We can also plot a line graph to track the trend of the precentage of docs that mentioned 'recession' over the years. 

In [None]:
# Merge doc_by_year and recession_docs_by_year
recession_doc_count_by_year = pd.concat([doc_by_year, recession_docs_by_year], axis=1)
recession_doc_count_by_year

In [None]:
# Change the headers to make them more descriptive
recession_doc_count_by_year.rename(columns={'id':'num_of_doc', 'recession':'num_recession_doc'}, inplace=True)
recession_doc_count_by_year

In [None]:
# Make a new column storing the percentage of docs that mentioned 'recession' for each year
recession_doc_count_by_year['perc_recession_doc'] = recession_doc_count_by_year['num_recession_doc']/recession_doc_count_by_year['num_of_doc']
recession_doc_count_by_year.reset_index(inplace=True)

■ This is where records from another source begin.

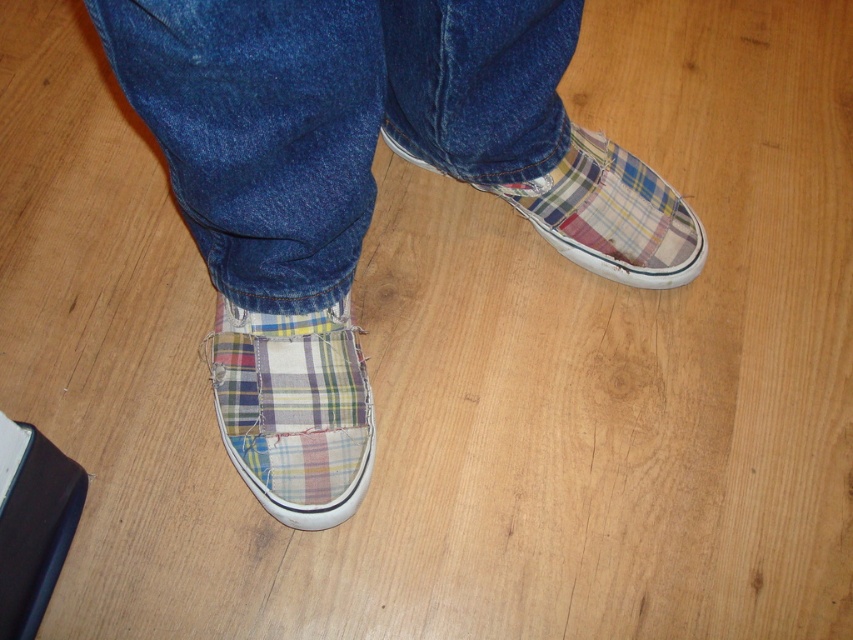
Who is lower down, plaid fabric slip-on shoe at center or plaid fabric slip-on shoe at lower right?

plaid fabric slip-on shoe at center is below.

Which is above, plaid fabric slip-on shoe at center or plaid fabric slip-on shoe at lower right?

plaid fabric slip-on shoe at lower right is above.

Which is behind, point (335, 45) or point (546, 216)?

Positioned behind is point (546, 216).

The image size is (853, 640). In order to click on plaid fabric slip-on shoe at center in this screenshot , I will do `click(360, 188)`.

Which is below, plaid fabric slip-on shoe at center or denim at center?

plaid fabric slip-on shoe at center

Who is higher up, plaid fabric slip-on shoe at center or denim at center?

denim at center

The width and height of the screenshot is (853, 640). What do you see at coordinates (360, 188) in the screenshot? I see `plaid fabric slip-on shoe at center` at bounding box center [360, 188].

Identify the location of plaid fabric slip-on shoe at center. Image resolution: width=853 pixels, height=640 pixels. tap(360, 188).

How far apart are denim at center and plaid fabric slip-on shoe at lower center?

They are 8.49 inches apart.

Does point (274, 51) come in front of point (337, 332)?

Yes, it is in front of point (337, 332).

Identify the location of denim at center. This screenshot has width=853, height=640. click(329, 116).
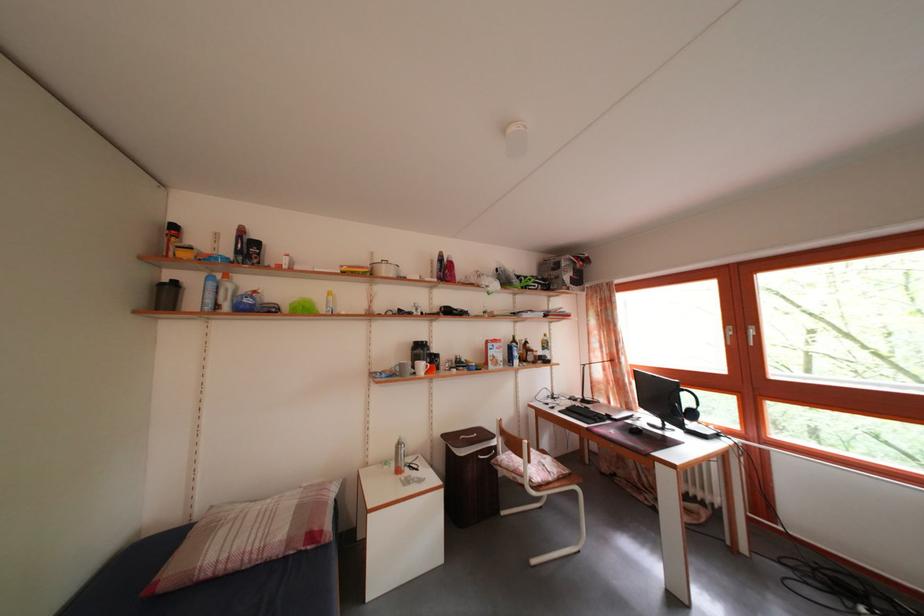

Now we are ready to plot a line graph that shows the trend of the percentage of docs that mentioned 'recession' over the years.

In [None]:
recession_doc_count_by_year.plot(x='publicationYear', y='perc_recession_doc', kind='line')

We can also make a bar chart showing the number of docs oer year and the number of docs that mentioned 'recession' for each year.

In [None]:
recession_doc_count_by_year.plot(x='publicationYear', y=['num_of_doc', 'num_recession_doc'], kind='bar')

<h1 style="color:red; display:inline">Coding Challenge! &lt; / &gt; </h1>

Build a dataset on Constellate; make a dataframe from your dataset; manipulate the data; get some useful information from your dataset; plot the information you get.